### What is needed
Nothing beyond the line containing "(IHC) of human" should be printed; print each line exactly from the first line of the listing below through it.

○ ○ ○ ○ ○ ○ ○

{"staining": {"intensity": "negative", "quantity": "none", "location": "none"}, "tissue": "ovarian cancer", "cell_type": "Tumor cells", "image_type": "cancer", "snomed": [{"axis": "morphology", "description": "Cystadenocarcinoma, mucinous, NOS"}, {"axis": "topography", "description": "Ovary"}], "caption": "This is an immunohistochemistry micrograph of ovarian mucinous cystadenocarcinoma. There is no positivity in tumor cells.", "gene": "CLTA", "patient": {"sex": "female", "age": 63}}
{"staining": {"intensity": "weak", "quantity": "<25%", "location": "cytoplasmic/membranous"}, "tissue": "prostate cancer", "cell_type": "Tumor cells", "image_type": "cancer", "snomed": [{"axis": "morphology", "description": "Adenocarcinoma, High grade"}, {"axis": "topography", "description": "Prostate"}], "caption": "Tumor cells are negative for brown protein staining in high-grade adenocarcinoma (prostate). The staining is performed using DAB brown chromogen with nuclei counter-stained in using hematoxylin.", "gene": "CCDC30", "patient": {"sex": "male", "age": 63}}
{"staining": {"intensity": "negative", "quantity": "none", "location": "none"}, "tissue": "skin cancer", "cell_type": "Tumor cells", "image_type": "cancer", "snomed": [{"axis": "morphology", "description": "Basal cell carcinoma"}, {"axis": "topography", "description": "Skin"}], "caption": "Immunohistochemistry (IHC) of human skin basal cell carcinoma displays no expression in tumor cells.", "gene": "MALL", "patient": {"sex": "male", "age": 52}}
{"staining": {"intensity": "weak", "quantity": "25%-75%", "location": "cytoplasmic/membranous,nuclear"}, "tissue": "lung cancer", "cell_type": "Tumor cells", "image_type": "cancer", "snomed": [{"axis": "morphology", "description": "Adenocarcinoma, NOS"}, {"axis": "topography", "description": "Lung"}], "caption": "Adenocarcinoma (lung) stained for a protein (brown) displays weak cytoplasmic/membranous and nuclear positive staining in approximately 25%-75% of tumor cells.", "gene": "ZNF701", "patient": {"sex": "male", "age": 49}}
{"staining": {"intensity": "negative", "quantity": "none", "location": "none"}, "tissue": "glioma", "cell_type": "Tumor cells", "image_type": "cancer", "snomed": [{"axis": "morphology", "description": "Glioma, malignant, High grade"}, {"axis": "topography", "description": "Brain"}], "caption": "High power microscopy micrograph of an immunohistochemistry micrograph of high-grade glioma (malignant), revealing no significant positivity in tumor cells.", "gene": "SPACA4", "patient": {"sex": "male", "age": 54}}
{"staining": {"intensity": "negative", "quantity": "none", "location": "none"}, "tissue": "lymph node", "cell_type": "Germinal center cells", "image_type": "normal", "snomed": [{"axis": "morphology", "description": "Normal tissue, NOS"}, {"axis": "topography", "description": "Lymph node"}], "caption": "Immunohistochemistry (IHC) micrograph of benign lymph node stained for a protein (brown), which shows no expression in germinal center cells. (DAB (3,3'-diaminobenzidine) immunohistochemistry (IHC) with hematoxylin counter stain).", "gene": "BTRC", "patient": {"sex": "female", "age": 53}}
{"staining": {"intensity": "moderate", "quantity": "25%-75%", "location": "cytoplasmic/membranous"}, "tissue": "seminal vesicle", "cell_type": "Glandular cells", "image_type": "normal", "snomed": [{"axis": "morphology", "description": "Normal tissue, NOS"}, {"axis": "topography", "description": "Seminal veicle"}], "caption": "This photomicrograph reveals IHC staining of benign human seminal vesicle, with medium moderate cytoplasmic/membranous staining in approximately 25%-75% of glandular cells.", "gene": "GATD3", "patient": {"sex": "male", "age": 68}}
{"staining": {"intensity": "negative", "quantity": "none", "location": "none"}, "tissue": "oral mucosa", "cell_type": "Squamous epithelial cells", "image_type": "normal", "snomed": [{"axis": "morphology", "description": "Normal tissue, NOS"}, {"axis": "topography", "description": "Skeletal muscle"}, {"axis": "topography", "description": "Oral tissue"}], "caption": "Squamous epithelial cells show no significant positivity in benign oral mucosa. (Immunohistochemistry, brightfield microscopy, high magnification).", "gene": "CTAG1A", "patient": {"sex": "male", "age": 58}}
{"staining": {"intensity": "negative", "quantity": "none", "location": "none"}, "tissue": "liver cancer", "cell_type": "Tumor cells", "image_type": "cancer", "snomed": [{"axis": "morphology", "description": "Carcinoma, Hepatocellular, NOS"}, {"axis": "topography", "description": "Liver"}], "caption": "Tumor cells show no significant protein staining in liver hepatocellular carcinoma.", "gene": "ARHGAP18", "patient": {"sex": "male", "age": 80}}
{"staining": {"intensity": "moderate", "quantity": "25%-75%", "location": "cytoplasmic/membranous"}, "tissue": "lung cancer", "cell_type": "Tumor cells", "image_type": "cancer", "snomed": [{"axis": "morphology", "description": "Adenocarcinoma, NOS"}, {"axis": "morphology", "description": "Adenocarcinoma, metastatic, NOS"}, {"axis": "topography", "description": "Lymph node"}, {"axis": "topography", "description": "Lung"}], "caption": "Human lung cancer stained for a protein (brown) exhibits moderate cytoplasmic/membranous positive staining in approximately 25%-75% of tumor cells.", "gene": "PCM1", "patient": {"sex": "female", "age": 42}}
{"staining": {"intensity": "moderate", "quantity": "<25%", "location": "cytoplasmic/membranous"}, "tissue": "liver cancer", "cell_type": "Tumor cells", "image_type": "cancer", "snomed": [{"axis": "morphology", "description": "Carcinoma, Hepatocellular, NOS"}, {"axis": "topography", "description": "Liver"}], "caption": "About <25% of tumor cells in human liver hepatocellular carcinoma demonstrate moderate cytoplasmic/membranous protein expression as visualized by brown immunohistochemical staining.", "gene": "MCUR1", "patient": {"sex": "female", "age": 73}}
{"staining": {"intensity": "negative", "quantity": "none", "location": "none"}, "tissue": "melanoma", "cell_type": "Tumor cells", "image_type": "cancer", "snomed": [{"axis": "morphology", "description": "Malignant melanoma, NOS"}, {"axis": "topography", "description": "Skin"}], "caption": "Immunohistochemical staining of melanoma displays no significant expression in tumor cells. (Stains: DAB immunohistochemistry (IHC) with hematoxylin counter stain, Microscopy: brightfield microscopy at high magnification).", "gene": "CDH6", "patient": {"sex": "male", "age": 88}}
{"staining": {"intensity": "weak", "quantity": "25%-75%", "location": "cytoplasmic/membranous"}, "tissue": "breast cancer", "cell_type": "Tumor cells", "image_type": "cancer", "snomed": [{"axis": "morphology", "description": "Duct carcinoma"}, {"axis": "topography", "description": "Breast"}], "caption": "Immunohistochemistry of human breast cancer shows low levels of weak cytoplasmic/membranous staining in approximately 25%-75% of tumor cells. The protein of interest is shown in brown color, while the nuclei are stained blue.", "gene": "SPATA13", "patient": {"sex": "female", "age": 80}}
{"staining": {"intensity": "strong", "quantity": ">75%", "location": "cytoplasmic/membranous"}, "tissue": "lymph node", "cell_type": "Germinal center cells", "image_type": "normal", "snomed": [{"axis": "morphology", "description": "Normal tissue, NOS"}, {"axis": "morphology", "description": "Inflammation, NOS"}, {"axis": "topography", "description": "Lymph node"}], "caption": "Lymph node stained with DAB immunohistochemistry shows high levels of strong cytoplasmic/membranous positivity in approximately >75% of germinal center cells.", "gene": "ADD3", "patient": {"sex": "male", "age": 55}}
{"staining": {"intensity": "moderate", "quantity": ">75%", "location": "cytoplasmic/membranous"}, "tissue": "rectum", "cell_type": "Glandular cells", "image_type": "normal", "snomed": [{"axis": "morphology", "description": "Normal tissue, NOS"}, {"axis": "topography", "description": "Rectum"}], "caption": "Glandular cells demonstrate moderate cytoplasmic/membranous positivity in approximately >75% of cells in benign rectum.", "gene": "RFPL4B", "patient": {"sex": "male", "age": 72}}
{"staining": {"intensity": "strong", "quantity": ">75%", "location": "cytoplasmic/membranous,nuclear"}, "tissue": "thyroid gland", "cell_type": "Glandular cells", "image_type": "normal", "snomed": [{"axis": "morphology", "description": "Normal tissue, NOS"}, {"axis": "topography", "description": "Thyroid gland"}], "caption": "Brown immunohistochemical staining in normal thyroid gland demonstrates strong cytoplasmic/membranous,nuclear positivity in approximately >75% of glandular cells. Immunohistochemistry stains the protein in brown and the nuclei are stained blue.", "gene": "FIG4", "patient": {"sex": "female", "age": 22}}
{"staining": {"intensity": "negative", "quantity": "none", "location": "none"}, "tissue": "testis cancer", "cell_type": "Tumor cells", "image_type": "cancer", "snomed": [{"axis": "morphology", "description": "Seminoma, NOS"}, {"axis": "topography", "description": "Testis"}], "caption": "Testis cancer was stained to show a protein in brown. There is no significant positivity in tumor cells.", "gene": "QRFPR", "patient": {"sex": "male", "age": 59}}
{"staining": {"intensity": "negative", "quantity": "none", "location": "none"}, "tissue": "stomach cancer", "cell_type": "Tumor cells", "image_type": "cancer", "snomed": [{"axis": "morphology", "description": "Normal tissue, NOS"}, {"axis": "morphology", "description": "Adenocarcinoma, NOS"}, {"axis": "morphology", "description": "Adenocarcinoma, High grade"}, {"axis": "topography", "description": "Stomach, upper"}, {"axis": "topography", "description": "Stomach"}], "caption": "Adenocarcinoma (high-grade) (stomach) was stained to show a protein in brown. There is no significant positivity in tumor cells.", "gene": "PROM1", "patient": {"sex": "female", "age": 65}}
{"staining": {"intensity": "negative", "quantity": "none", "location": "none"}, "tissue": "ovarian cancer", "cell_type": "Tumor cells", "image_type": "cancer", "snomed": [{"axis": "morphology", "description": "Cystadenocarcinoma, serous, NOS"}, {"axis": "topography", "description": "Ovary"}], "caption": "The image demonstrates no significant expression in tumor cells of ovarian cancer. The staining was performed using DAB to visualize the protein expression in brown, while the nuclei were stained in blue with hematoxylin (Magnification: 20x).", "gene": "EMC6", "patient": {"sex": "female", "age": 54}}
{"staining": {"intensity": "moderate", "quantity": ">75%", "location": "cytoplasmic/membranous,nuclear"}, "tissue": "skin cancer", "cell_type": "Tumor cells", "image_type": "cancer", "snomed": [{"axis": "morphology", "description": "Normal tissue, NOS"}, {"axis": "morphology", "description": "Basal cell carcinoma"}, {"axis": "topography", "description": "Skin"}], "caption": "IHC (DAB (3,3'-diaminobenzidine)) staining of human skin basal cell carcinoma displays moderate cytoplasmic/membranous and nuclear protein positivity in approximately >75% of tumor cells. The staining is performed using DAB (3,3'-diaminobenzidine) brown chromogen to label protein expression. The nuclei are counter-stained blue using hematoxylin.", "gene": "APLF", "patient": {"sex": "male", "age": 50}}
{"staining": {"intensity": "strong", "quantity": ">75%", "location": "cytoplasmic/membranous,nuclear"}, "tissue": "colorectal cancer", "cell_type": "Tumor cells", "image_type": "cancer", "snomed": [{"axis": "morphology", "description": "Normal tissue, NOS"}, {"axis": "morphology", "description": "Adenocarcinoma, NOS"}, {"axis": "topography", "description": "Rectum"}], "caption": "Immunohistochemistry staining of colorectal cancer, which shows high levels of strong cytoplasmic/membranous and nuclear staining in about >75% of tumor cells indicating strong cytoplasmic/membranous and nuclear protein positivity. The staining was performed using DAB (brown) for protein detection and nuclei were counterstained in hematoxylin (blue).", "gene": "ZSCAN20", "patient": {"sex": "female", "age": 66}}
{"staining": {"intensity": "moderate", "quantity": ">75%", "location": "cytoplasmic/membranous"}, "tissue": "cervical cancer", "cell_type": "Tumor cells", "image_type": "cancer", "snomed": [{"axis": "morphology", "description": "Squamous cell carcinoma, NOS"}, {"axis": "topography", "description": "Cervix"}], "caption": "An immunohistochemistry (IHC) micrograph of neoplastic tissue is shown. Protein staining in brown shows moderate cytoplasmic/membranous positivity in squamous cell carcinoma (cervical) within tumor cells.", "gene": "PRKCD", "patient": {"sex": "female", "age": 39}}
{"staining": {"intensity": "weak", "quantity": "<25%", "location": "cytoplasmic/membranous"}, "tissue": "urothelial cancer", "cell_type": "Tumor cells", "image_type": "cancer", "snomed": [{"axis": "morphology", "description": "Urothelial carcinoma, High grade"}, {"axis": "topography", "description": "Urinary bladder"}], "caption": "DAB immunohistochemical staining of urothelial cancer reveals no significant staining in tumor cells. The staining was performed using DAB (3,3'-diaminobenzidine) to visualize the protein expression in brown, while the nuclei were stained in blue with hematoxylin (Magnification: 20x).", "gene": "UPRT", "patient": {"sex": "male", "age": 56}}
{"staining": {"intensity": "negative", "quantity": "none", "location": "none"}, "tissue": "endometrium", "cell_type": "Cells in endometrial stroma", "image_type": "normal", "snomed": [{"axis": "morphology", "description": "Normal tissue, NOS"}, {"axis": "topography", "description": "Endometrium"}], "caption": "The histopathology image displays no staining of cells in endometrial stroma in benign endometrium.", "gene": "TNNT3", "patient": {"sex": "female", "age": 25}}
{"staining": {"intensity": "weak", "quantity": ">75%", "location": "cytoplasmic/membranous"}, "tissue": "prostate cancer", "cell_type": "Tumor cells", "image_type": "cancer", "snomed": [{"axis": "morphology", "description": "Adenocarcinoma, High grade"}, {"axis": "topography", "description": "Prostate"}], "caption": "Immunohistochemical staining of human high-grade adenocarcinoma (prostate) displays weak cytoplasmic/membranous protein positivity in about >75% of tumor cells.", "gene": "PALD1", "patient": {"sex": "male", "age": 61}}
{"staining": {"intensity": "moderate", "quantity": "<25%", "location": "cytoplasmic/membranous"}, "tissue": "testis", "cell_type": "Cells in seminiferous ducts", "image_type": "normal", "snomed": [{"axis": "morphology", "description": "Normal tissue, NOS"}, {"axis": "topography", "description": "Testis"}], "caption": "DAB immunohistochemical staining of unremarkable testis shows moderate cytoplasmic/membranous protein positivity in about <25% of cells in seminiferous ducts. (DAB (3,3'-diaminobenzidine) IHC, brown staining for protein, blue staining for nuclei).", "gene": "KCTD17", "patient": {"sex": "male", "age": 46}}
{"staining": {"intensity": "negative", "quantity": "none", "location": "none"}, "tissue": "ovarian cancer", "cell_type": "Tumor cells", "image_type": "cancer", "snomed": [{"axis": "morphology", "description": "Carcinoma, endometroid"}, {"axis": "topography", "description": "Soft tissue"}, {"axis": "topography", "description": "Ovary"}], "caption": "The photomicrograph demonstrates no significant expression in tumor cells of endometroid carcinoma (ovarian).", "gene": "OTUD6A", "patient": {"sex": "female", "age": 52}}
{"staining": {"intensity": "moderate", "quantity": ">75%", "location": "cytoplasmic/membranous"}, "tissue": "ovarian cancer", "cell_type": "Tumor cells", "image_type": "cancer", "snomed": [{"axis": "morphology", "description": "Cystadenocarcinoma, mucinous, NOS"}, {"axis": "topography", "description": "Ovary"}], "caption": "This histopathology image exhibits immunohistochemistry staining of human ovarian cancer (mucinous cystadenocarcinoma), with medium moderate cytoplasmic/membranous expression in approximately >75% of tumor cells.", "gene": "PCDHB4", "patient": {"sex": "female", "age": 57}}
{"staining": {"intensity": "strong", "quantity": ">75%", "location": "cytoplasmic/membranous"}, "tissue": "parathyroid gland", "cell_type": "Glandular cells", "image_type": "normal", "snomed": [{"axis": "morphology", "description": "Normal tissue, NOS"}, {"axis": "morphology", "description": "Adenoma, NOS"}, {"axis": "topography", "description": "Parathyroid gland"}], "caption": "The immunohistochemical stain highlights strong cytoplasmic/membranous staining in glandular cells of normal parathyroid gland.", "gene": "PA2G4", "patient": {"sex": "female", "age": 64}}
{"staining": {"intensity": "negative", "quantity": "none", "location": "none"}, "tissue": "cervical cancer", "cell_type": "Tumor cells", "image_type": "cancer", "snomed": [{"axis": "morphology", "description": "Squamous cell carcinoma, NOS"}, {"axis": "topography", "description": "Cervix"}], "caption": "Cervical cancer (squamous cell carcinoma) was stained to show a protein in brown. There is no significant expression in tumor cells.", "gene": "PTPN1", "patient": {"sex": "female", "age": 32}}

○ ○ ○ ○ ○ ○ ○

### Expected output
{"staining": {"intensity": "negative", "quantity": "none", "location": "none"}, "tissue": "ovarian cancer", "cell_type": "Tumor cells", "image_type": "cancer", "snomed": [{"axis": "morphology", "description": "Cystadenocarcinoma, mucinous, NOS"}, {"axis": "topography", "description": "Ovary"}], "caption": "This is an immunohistochemistry micrograph of ovarian mucinous cystadenocarcinoma. There is no positivity in tumor cells.", "gene": "CLTA", "patient": {"sex": "female", "age": 63}}
{"staining": {"intensity": "weak", "quantity": "<25%", "location": "cytoplasmic/membranous"}, "tissue": "prostate cancer", "cell_type": "Tumor cells", "image_type": "cancer", "snomed": [{"axis": "morphology", "description": "Adenocarcinoma, High grade"}, {"axis": "topography", "description": "Prostate"}], "caption": "Tumor cells are negative for brown protein staining in high-grade adenocarcinoma (prostate). The staining is performed using DAB brown chromogen with nuclei counter-stained in using hematoxylin.", "gene": "CCDC30", "patient": {"sex": "male", "age": 63}}
{"staining": {"intensity": "negative", "quantity": "none", "location": "none"}, "tissue": "skin cancer", "cell_type": "Tumor cells", "image_type": "cancer", "snomed": [{"axis": "morphology", "description": "Basal cell carcinoma"}, {"axis": "topography", "description": "Skin"}], "caption": "Immunohistochemistry (IHC) of human skin basal cell carcinoma displays no expression in tumor cells.", "gene": "MALL", "patient": {"sex": "male", "age": 52}}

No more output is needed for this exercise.